Nutritional status is a determining factor for growth during development and homeostatic maintenance in adulthood. In the context of muscle, growth hormone (GH) coordinates growth with nutritional status; however, the detailed mechanisms remain to be fully elucidated. Here, we show that the transcriptional repressor B cell lymphoma 6 (BCL6) maintains muscle mass by sustaining GH action. Muscle-specific genetic deletion of BCL6 at either perinatal or adult stages profoundly reduces muscle mass and compromises muscle strength. Conversely, muscle-directed viral overexpression of BCL6 significantly reverses the loss of muscle mass and strength. Mechanistically, we show that BCL6 transcriptionally represses the suppressor of cytokine signaling 2 to sustain the anabolic actions of GH in muscle.
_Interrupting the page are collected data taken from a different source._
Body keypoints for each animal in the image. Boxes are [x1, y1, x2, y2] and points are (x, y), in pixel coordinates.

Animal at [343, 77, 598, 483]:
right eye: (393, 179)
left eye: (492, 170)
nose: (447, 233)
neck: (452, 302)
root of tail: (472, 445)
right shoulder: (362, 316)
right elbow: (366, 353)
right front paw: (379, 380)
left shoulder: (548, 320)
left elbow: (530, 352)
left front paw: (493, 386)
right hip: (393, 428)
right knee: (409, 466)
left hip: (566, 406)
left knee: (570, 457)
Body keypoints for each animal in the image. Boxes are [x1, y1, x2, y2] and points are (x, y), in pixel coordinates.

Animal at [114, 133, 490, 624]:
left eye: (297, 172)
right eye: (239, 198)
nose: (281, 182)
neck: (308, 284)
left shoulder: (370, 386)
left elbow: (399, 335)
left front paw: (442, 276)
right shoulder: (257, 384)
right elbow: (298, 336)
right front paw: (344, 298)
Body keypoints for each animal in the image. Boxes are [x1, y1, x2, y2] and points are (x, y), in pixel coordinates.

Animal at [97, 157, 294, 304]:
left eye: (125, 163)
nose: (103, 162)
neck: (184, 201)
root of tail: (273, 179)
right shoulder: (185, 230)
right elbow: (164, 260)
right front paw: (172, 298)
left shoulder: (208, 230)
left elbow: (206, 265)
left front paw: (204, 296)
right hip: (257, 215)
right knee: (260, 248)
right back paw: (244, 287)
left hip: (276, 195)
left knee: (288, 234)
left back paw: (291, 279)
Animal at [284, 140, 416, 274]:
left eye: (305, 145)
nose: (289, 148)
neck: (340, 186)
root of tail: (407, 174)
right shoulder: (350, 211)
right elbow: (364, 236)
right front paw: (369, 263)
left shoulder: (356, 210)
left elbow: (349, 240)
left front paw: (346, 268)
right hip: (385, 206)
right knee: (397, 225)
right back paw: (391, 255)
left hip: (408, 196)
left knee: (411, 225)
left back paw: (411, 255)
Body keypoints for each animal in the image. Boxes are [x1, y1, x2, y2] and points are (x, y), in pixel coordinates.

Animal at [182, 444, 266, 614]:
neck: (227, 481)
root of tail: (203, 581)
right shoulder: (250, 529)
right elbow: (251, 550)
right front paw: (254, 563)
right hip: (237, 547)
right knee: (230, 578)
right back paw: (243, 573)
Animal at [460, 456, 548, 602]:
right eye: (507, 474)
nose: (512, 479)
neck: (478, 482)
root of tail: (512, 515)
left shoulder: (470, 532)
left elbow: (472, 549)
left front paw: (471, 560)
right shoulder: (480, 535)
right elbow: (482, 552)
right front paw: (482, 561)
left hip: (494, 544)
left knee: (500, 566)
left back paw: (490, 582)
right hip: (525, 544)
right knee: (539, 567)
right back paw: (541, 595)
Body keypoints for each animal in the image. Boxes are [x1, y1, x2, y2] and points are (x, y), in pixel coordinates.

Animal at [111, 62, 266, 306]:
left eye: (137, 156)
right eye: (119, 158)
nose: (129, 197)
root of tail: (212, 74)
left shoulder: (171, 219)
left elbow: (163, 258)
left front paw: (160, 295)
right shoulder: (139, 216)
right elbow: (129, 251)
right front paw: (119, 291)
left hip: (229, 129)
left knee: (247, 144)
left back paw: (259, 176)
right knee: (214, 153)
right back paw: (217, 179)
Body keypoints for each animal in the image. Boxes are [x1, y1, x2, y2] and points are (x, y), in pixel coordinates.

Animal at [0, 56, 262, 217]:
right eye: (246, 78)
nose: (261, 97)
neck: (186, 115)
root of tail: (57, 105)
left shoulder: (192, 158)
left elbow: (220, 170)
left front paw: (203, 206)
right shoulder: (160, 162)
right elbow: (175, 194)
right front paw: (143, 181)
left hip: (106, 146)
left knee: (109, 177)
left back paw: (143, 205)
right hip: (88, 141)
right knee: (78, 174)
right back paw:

Additionally, we find that GH itself transcriptionally inhibits BCL6 through the Janus kinase and signal transducer and activator of transcription 5 (JAK/STAT5) pathway. Supporting the physiologic relevance of this feedback regulation, we show the coordinated suppression of muscle expression with the induction of GH in the fasted state. These findings reveal the complexity of the feedback controls modulating GH signaling and identify BCL6 as a key homeostatic regulator coordinating muscle mass with nutrient availability. Moreover, these studies open avenues for targeted therapeutic strategies to combat muscle-wasting conditions.